One of the non-government groups named in Russian allegations of a UK spy network has dismissed the reports as a smear aimed at undermining its work.
The TV report showed what it said was a UK diplomatic spy
Lyudmila Alexeyeva, head of the Moscow Helsinki Group, said the government was trying to turn public opinion against NGOs it wanted to shut down.
Russia said spies posing as diplomats funded NGOs and used a hi-tech "letterbox" disguised as a rock.
The UK government denies any improper behaviour towards Russian NGOs.
The allegations emerged in a Russian TV report on Sunday and were later backed up by the internal state security service, the FSB.
Ms Alexeyeva, head of the Moscow Helsinki Group, said they were part of a campaign against Kremlin critics, linked to a law tightening control over NGOs which President Vladimir Putin signed this month.
"They are preparing public opinion for a government move to close us down, which they can now do under the new law," she told reporters.
She said a document written in Russian which showed one of the alleged spies' signatures was a fake. All communication between her organisation and British donors was in English, according to Ms Alexeyeva.
The FSB backed the claims made on Russia's Rossiya TV channel which showed what it said were British agents retrieving data from the dummy, loaf-sized rock planted on a street.

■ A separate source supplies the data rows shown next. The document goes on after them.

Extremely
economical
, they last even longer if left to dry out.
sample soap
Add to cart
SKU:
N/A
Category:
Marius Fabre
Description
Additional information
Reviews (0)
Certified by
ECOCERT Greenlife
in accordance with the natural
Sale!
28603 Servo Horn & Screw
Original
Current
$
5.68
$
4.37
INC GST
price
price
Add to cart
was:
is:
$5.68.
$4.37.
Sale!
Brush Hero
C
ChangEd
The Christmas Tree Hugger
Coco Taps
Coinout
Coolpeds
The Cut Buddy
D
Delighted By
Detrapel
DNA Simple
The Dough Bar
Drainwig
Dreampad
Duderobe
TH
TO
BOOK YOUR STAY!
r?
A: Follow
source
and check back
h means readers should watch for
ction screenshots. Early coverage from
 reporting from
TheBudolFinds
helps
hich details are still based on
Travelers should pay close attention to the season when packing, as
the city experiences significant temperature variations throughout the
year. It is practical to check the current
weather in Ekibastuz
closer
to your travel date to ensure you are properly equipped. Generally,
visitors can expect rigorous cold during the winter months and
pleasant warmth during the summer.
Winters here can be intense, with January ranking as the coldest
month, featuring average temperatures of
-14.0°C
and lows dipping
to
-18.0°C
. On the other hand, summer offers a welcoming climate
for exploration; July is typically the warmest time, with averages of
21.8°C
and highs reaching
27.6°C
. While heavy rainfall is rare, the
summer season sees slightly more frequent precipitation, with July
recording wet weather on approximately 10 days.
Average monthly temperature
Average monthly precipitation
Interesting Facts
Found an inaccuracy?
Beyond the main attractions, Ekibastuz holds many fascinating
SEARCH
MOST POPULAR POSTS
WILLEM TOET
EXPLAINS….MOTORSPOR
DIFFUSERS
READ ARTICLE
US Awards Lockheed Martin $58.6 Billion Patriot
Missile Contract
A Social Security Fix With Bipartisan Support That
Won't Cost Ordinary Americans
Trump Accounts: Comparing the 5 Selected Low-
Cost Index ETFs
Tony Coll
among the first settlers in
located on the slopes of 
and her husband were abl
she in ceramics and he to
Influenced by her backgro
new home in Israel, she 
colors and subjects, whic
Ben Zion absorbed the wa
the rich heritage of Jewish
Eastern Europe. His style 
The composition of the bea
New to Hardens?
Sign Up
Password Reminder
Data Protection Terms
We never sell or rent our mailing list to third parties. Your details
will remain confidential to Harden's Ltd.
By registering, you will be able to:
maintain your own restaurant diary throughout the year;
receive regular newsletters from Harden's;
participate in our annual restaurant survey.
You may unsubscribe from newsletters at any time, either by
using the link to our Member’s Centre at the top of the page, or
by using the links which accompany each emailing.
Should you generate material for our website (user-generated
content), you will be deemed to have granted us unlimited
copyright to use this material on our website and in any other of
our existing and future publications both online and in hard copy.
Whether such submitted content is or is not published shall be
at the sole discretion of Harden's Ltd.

The device is said to be a hi-tech version of the classic "dead drop"
According to the programme, a UK diplomat made regular payments to Russian non-governmental organisations.
The programme named four individuals it described as British spies working as diplomats and also mentioned a Russian citizen, said to be now in custody after confessing to espionage.
The four were named in the programme as Christopher Pirt, Marc Doe, Paul Crompton and Andrew Fleming.
"The most important thing is that we caught them red-handed while they were in contact with their agents [and established] that they were financing some non-governmental organisations," said FSB chief spokesman Sergei Ignatchenko.
He did not detail what action would be taken by the Russian authorities, saying only that the question would be "decided at the political level". The new law on NGOs bans foreign funding of any NGO with "political purposes" but it does not spell out what this means.
KEY RUSSIA-UK SPY CASES
1999 - Defector names Melita Norwood as Russia's longest-serving spy in UK
1985 - KGB double agent Oleg Gordievsky defects to UK hidden in a car boot
1971 - UK expels 105 Russian officials suspected of spying
1951 - First two of the five 'Cambridge spies' exposed
1940 - Defector General Walter Krivitsky gives UK first insight into Soviet intelligence system
It also appears that the alleged donations took place before the new law took effect.
The UK Foreign Office says it is well known that the UK government gives financial support to projects implemented by Russian NGOs in the field of human rights and civil society.
"All our assistance is given openly and aims to support the development of a healthy civil society in Russia," a statement said.
Michael Evans, defence editor of the UK Times newspaper, told the BBC that Russia was still regarded as a centre of espionage.
"I've no idea whether it's true, but clearly there is a lot of intelligence gathering that goes on," he said.